Opinion
2011-10-4
Robin N. Guttman, Melville, N.Y., for appellant.Gary P. Field, Huntington, N.Y., for respondent.
Robin N. Guttman, Melville, N.Y., for appellant.Gary P. Field, Huntington, N.Y., for respondent.
In a child support proceeding pursuant to Family Court Act article 4, the mother appeals from an order of the Family Court, Nassau County (Greenberg, J.), dated November 12, 2010, which denied her objections to an order of the same court (Watson, S.M.), dated August 30, 2010, which, after a hearing, in effect, granted the father's cross petition to modify the parties' stipulation of settlement, which was incorporated but not merged into a judgment of divorce entered July 22, 2009, obligating him to maintain health insurance coverage for the parties' children under a plan in effect at that time or to pay for a comparable plan, so as to require him to pay only the sum of $390.88 per month for a health insurance plan for the children that was acquired by the mother.
ORDERED that the order dated November 12, 2010, is reversed, on the law, without costs or disbursements, the mother's objections to the order dated August 30, 2010, are granted, the cross petition is denied, and the order dated August 30, 2010, is modified accordingly.
When a party seeks to modify the child support provision of a prior order or judgment, including an order or judgment incorporating without merging an agreement or stipulation of the parties, he or she must demonstrate a substantial change in circumstances ( see Domestic Relations Law § 236[B][9][b][2][i]; Matter of Brescia v. Fitts, 56 N.Y.2d 132, 140–141, 451 N.Y.S.2d 68, 436 N.E.2d 518; Matter of Fantel v. Stamatatos, 59 A.D.3d 717, 875 N.Y.S.2d 497; Matter of Heyward v. Goldman, 23 A.D.3d 468, 469, 805 N.Y.S.2d 628; Matter of Love v. Love, 303 A.D.2d 756, 757 N.Y.S.2d 579). “It is the burden of the moving party to establish the change in circumstance[s] warranting the modification” ( Rosen v. Rosen, 193 A.D.2d 661, 662, 598 N.Y.S.2d 13; see Matter of Prisco v. Buxbaum, 275 A.D.2d 461, 712 N.Y.S.2d 891). “In determining whether there has been a substantial change in circumstances, the change is measured by comparing the payor's financial situation at the time of the application for a downward modification with that at the time of the order or judgment” ( Matter of Prisco v. Buxbaum, 275 A.D.2d at 461, 712 N.Y.S.2d 891; see Matter of Talty v. Talty, 42 A.D.3d 546, 840 N.Y.S.2d 114; Klapper v. Klapper, 204 A.D.2d 518, 611 N.Y.S.2d 657). “A parent's child support obligation
is not necessarily determined by his or her current financial condition, but rather by his or her ability to provide support” ( Matter of Davis v. Davis, 13 A.D.3d 623, 624, 787 N.Y.S.2d 113; see Matter of Brunetti v. Brunetti, 22 A.D.3d 577, 577–578, 804 N.Y.S.2d 326), as well as his or her assets and earning power ( see Beard v. Beard, 300 A.D.2d 268, 269, 751 N.Y.S.2d 304; Matter of Fleischmann v. Fleischmann, 195 A.D.2d 604, 601 N.Y.S.2d 16).

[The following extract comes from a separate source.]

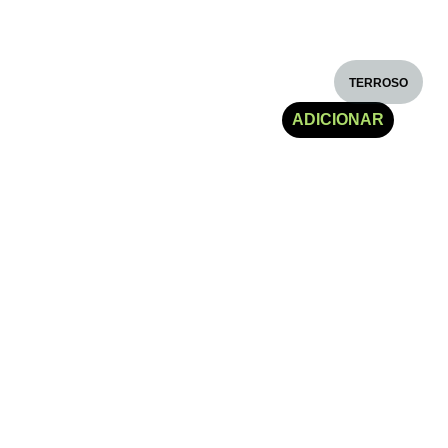
TERROSO
€
5.30
ADICIONAR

Here, the Support Magistrate improperly determined that the father established a substantial change in circumstances sufficient to modify a stipulation of settlement which was incorporated but not merged into a judgment of divorce entered July 22, 2009, obligating him to maintain health insurance coverage for the parties' children under a plan in effect at that time or to pay for a comparable plan, so as to require him to pay only the sum of $390.88 per month for a health insurance plan for the children that was acquired by the mother. Although great deference should be given to the credibility determination of the Support Magistrate ( see Matter of Spiegel v. Spiegel, 68 A.D.3d 881, 889 N.Y.S.2d 488; Matter of Kahl–Lapine v. Lapine, 35 A.D.3d 611, 824 N.Y.S.2d 742), the documentary evidence in the record contradicts the father's testimony that the cost for him to obtain health insurance for the parties' children, comparable to what he was able to provide at the time the parties entered into their stipulation of settlement, increased after he lost his job and began working for a new employer. Even if the father's testimony was properly credited, the father failed to demonstrate that he was unable to provide support at the level agreed upon pursuant to the stipulation of settlement ( see Matter of Talty v. Talty, 42 A.D.3d 546, 840 N.Y.S.2d 114), or that the health insurance the mother was able to acquire for the parties' children was comparable to the healthcare plan that was in effect at the time the parties entered into their stipulation of settlement.
Accordingly, the Family Court should have granted the mother's objections to the Support Magistrate's order granting the father's cross petition to modify the stipulation of settlement.
In light of our determination, we need not reach the appellant's remaining contentions.